(Records drawn from a dataset)
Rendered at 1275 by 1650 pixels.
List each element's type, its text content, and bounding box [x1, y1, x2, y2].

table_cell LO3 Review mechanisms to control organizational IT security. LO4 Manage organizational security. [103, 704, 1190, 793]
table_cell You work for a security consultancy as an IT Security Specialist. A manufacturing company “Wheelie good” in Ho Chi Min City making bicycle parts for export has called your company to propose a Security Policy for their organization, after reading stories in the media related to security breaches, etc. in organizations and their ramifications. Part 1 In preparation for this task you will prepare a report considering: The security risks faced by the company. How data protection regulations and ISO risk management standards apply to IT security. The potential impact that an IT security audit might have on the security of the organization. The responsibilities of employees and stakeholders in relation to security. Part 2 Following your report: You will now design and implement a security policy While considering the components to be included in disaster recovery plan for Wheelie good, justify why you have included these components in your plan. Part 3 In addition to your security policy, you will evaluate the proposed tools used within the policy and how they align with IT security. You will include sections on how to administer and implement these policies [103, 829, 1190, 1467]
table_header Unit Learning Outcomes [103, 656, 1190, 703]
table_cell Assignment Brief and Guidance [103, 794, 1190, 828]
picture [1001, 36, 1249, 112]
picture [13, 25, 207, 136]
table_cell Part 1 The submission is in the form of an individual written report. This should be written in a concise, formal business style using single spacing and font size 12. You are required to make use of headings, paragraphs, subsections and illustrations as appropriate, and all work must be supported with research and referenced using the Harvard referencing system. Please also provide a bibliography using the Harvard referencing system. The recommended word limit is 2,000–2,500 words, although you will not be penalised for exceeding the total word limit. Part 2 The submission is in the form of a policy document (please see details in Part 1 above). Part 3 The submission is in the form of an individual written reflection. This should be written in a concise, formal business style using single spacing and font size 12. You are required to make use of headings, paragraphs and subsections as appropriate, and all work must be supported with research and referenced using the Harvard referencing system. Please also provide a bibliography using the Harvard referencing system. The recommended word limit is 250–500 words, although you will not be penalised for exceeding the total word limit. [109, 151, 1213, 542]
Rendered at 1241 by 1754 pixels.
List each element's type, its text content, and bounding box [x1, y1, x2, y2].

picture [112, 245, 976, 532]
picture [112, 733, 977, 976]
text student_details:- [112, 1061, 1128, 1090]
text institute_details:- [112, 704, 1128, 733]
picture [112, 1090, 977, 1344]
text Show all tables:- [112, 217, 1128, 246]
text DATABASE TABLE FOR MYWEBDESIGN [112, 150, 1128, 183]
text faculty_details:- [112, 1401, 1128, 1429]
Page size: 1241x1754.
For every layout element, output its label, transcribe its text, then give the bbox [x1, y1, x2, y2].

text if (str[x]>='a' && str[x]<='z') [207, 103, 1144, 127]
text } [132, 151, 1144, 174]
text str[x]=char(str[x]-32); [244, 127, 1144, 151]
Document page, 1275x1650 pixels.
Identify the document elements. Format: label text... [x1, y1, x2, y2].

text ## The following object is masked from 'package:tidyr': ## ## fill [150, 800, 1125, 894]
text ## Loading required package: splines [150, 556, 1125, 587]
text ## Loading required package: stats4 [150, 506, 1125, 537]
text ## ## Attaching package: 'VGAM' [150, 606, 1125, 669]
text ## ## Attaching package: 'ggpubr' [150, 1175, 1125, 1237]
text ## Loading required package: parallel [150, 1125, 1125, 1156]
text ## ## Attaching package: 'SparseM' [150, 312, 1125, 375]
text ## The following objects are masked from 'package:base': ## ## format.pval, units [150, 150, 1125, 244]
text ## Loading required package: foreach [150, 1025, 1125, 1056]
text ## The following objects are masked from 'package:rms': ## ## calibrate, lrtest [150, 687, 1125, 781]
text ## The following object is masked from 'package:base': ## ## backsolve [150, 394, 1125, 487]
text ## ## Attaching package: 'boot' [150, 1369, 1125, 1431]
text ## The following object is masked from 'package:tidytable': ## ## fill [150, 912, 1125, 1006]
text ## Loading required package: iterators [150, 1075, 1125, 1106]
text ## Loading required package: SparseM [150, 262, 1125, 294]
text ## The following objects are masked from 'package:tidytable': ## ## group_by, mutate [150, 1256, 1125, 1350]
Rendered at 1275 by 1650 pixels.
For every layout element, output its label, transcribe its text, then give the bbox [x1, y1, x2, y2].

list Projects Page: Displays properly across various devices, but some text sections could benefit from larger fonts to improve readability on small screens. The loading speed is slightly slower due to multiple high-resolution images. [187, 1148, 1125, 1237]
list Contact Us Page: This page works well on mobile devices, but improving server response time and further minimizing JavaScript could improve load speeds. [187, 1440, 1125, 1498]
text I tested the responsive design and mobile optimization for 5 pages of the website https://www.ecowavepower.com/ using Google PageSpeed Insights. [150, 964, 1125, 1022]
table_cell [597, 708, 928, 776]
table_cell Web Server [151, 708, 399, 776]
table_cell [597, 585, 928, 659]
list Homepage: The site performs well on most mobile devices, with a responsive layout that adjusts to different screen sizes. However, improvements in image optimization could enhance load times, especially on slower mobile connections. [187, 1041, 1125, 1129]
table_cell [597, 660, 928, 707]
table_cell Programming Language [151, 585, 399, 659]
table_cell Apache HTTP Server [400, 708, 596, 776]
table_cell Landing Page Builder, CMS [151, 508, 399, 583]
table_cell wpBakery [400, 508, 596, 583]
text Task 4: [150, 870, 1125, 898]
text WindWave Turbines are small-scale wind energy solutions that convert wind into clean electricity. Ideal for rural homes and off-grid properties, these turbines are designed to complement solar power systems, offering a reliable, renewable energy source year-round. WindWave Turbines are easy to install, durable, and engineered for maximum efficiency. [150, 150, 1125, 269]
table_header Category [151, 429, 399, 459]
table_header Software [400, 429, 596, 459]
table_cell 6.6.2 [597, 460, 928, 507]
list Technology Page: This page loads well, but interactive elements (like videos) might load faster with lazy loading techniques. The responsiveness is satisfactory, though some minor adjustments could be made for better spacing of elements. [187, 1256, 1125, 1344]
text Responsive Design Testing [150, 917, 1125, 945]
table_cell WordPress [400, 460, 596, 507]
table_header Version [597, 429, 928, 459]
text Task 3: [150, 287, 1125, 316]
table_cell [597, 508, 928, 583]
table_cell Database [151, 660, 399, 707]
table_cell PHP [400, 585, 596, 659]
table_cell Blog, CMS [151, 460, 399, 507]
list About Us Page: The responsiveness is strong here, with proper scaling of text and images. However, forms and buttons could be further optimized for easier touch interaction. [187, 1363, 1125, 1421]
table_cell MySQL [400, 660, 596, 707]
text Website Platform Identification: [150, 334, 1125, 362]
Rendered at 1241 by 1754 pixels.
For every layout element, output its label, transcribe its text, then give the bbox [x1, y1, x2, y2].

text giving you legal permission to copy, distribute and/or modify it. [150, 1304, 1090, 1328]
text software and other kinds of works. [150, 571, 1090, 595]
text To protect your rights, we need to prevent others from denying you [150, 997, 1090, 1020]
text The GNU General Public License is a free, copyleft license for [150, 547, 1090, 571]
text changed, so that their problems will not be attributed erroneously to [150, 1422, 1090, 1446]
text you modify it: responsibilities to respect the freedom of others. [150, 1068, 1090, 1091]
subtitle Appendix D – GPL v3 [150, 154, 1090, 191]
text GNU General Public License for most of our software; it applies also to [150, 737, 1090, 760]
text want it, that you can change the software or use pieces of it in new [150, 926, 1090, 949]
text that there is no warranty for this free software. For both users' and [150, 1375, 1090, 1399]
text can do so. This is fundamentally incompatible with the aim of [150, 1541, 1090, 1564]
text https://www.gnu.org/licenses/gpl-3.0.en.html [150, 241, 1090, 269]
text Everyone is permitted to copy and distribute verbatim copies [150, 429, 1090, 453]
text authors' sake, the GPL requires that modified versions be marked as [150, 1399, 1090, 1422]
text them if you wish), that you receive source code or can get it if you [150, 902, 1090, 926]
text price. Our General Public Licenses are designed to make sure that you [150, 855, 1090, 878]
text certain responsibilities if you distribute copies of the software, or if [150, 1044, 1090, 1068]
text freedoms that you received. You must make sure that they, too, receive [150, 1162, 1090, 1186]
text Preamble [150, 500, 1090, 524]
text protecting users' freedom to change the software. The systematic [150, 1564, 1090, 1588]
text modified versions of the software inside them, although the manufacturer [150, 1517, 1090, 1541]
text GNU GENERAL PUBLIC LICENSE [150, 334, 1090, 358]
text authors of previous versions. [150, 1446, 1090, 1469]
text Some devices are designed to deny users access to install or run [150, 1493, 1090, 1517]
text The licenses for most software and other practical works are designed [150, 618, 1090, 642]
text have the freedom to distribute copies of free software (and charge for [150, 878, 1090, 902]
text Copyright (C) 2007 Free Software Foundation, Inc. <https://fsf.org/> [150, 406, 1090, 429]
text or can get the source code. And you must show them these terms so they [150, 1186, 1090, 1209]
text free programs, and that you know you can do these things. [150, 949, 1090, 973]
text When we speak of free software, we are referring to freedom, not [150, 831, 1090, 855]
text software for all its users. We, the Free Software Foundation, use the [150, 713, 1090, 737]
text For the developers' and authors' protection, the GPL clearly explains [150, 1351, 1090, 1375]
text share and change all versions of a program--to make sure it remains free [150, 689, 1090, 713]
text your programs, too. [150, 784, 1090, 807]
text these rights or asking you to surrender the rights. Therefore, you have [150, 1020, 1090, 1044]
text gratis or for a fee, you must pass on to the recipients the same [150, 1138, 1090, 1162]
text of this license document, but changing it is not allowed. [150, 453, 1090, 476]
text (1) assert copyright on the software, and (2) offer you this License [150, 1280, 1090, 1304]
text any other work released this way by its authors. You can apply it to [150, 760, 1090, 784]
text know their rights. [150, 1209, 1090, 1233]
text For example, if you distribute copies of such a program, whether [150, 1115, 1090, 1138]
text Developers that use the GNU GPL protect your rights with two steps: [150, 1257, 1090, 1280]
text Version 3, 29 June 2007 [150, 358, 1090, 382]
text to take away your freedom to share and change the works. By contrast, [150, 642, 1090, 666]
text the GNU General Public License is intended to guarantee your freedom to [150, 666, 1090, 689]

| AIM OF THE EXERCISE |
Search the entries for the string "install" and collect each line that has it.

| EXERCISE ANSWER |
text WindWave Turbines are small-scale wind energy solutions that convert wind into clean electricity. Ideal for rural homes and off-grid properties, these turbines are designed to complement solar power systems, offering a reliable, renewable energy source year-round. WindWave Turbines are easy to install, durable, and engineered for maximum efficiency. [150, 150, 1125, 269]
text Some devices are designed to deny users access to install or run [150, 1493, 1090, 1517]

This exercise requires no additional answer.